--- START ---

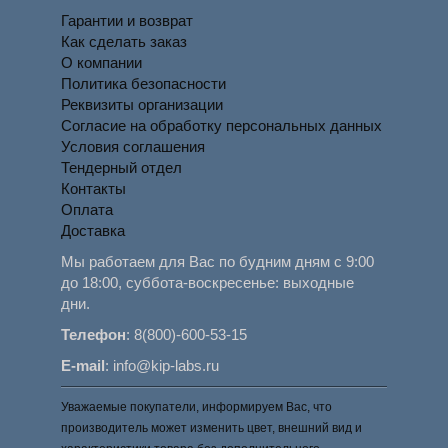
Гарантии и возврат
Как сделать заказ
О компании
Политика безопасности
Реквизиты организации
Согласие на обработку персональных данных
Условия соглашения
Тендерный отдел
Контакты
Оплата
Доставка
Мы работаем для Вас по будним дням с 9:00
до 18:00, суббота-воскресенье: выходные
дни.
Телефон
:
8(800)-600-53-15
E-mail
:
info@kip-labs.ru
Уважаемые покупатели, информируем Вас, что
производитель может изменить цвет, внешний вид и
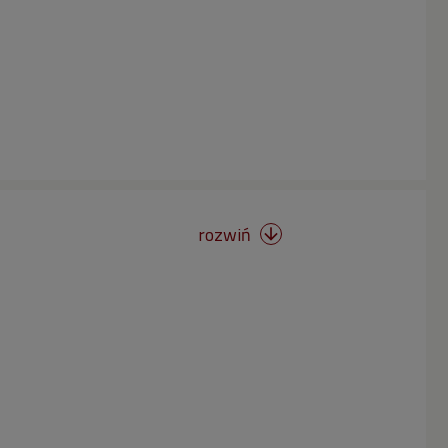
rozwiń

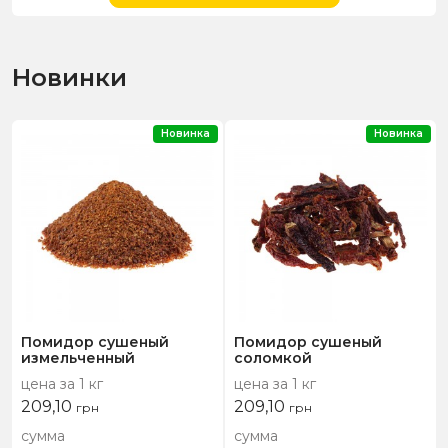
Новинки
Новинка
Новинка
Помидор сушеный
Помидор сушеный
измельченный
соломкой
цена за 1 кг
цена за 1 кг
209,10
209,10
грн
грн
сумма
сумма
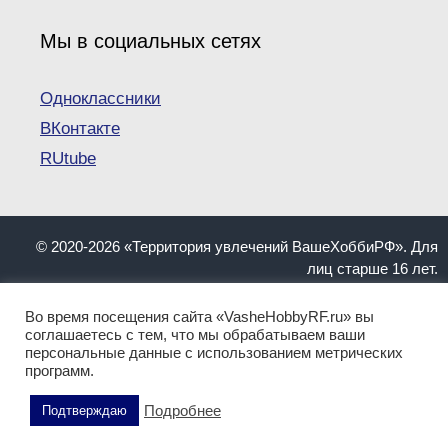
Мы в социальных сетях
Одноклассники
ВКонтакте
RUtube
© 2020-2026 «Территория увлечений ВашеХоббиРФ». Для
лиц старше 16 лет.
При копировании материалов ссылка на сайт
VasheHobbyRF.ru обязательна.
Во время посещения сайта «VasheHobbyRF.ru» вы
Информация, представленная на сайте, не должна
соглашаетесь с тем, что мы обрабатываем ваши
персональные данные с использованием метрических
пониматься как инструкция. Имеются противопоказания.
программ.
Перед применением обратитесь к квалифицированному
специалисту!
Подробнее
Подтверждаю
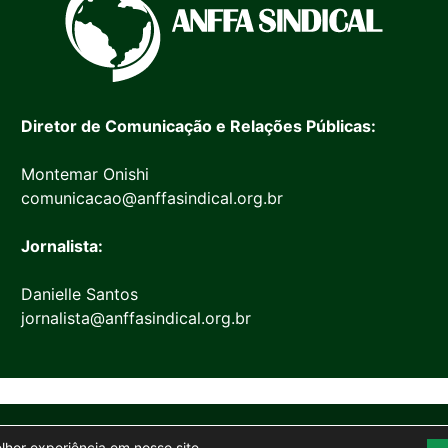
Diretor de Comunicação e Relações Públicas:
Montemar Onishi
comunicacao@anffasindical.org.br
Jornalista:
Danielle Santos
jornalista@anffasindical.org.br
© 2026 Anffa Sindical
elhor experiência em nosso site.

--- END ---
--- START ---

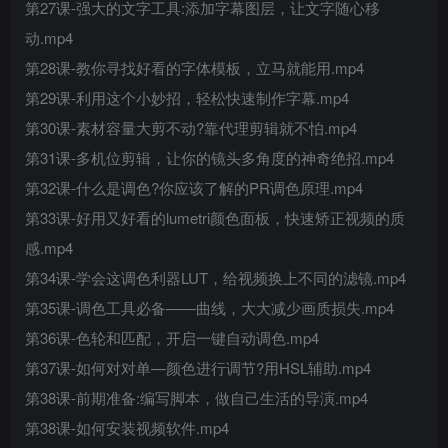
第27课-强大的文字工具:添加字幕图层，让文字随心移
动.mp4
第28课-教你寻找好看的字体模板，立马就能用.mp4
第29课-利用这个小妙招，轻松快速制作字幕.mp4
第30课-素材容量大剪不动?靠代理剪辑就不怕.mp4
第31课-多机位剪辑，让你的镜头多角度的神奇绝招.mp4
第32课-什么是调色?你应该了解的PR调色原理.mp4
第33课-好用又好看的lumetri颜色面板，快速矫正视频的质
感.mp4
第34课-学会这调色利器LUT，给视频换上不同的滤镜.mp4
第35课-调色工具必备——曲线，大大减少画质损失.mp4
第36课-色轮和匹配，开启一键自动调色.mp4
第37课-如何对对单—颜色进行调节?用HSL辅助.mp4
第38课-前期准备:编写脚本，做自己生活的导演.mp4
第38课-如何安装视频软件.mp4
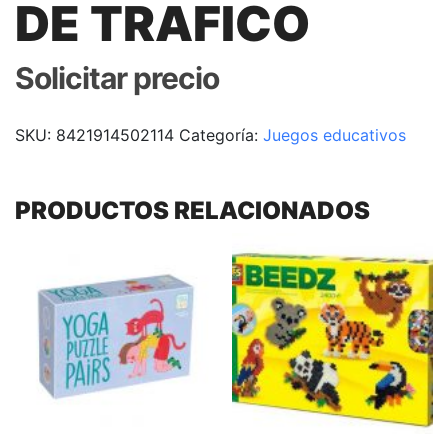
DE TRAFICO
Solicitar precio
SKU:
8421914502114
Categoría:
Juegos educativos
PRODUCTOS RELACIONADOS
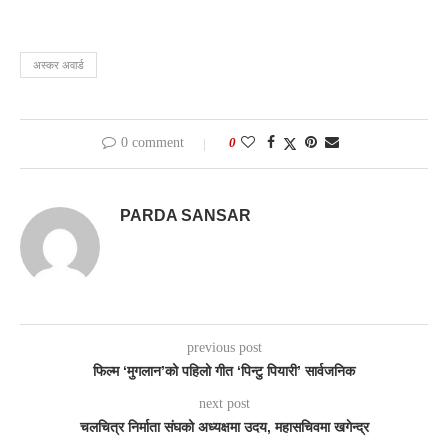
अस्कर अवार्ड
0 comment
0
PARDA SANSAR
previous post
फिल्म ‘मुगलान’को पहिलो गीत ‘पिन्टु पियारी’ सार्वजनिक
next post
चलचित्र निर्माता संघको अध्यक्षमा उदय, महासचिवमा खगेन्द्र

--- END ---

• _REQUEST_: Swap "next post" for "following post" throughout the lines from the one containing "अस्कर अवार्ड" down to the one containing "चलचित्र निर्माता संघको", and give those lines back with nothing else changed.

• _EXERCISE RESULT_:
अस्कर अवार्ड
0 comment
0
PARDA SANSAR
previous post
फिल्म ‘मुगलान’को पहिलो गीत ‘पिन्टु पियारी’ सार्वजनिक
following post
चलचित्र निर्माता संघको अध्यक्षमा उदय, महासचिवमा खगेन्द्र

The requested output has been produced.